This year, the China Film Archive remastered and digitalised Wu Yonggang’s 1934 classic silent, THE GODDESS. It premiered this year as part of the London BFI Film Festival, at the Queen Elizabeth Hall in London. THE GODDESS tells a story about a Shanghai prostitute, “The Goddess” (Ruan Lingyu) and her struggles of raising her son while facing social pressure. Among SPRING IN A SMALL TOWN (1948), NEW WOMEN (1934), SONG OF THE FISHERMEN (1934), WILD ROSE (1932) and many other silent films, THE GODDESS reveals the passion towards film arts, the maturity of filmmaking and film culture during the 1930s and 1940s in China.
This remastered screening was a precious opportunity to those who appreciate Chinese cinema and film history in general. Sponsored and produced by KT Wong Foundation, the project commissioned and invited famous Chinese composer Zou Ye to compose a new score for the film. During the BFI screening, the score was performed by the English Chamber Orchestra; an artistic bonus which added a new layer of soul.

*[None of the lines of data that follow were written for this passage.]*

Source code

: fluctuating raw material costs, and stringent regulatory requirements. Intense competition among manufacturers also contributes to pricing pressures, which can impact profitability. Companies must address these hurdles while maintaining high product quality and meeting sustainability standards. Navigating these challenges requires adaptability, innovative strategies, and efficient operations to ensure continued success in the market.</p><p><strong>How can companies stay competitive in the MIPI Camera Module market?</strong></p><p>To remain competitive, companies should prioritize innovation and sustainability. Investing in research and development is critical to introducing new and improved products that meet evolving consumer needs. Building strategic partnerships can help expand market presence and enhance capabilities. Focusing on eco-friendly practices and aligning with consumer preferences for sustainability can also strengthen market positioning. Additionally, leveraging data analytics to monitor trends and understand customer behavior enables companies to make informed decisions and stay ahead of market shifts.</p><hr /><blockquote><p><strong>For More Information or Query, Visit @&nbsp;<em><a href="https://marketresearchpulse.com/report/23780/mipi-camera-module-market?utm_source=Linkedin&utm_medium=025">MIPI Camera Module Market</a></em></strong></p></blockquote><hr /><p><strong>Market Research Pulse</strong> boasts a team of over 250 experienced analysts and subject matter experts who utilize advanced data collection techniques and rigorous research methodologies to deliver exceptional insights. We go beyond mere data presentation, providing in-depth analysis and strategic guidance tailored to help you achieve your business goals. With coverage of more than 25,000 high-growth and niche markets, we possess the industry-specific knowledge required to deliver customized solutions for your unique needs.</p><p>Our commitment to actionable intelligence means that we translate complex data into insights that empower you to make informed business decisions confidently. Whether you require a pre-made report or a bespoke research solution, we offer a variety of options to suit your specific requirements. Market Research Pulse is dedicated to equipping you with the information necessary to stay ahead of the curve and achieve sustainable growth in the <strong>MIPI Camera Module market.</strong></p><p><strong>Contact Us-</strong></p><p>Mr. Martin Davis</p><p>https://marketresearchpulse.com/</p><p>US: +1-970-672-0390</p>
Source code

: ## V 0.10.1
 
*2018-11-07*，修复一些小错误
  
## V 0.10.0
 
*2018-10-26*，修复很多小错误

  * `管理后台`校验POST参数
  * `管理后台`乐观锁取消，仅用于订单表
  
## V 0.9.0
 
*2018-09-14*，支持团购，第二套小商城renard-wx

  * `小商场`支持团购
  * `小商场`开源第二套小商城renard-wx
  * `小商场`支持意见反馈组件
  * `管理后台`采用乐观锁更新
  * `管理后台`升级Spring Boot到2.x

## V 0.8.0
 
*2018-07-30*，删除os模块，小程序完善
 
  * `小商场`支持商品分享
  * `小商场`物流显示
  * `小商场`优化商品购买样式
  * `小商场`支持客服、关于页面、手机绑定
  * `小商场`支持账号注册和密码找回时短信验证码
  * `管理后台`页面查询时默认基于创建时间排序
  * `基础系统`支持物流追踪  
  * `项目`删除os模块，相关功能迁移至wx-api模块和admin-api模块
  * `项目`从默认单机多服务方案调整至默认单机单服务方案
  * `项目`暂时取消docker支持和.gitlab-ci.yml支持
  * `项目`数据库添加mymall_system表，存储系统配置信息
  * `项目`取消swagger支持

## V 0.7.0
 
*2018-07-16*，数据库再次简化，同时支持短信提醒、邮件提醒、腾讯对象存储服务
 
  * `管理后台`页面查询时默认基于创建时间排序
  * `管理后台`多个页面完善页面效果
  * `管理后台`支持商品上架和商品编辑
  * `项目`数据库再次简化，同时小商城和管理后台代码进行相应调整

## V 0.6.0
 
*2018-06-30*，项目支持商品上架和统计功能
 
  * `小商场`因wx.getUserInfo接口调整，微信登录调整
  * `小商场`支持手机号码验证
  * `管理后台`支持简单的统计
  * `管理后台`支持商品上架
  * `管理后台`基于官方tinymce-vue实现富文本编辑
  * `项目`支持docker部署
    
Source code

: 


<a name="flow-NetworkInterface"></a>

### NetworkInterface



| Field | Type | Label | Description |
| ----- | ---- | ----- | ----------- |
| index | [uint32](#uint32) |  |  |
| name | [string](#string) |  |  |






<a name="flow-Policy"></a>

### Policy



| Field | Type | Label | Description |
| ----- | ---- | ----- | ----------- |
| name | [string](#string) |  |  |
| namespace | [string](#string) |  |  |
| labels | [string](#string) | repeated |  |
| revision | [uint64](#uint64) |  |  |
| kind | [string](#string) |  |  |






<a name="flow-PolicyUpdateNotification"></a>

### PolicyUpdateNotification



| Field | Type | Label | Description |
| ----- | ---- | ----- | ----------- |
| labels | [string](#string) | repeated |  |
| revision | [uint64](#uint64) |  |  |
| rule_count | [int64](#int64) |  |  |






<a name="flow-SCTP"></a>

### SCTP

Such sorrow, how can it be expressed through music?
Any silent film screening that is accompanied with live music is such an artistic enjoyment. The passion that the musicians deliver through strings and notes re-activates every emotion that is embedded in the silence. The new score composed by Zou Ye is close to perfect. Every note and melody follows the narrative development intimately, and engages with the sentiments of the audience. In the last scene of the film, “The Goddess” suffers from all kinds of sorrow in the prison. She feels hopeful towards her son’s future, but at the same time hopeless and angry for being a helpless prostitute. Such sorrow, how can it be expressed through music? Composer Zou Ye added a section of a female vocal at the end of the score, as the most effective instrument to deliver the unbearable sadness. The emotion that the female vocal sings, transforms and goes beyond all the senses that any instrument is able to achieve.
Another significance about this screening is its contribution towards a cross-cultural exchange. This is the first East-West collaboration that has been conducted on such large scale. The music composed by Zou Ye is full of aesthetic elements from Eastern and Western culture. It re-visualizes the cultural hybrid and metropolitan culture in the Orient, Paris and Shanghai during the 1930s. However, just like the Cheongsam that the actress wears in the film, the music still contains a strong atmosphere of Chineseness. For the English Chamber Orchestra, this is a very unique performing experience. Their capturing of the Oriental spirit is crucial to the success of the screening.
It’s difficult to summarise such a powerful and significant experience in words. Where East met West, THE GODDESS shone at the Queen Elizabeth Hall. This beautiful production was a respectful homage to the older generation of Chinese film artists, and it has also left a new cultural mark in contemporary cinema culture.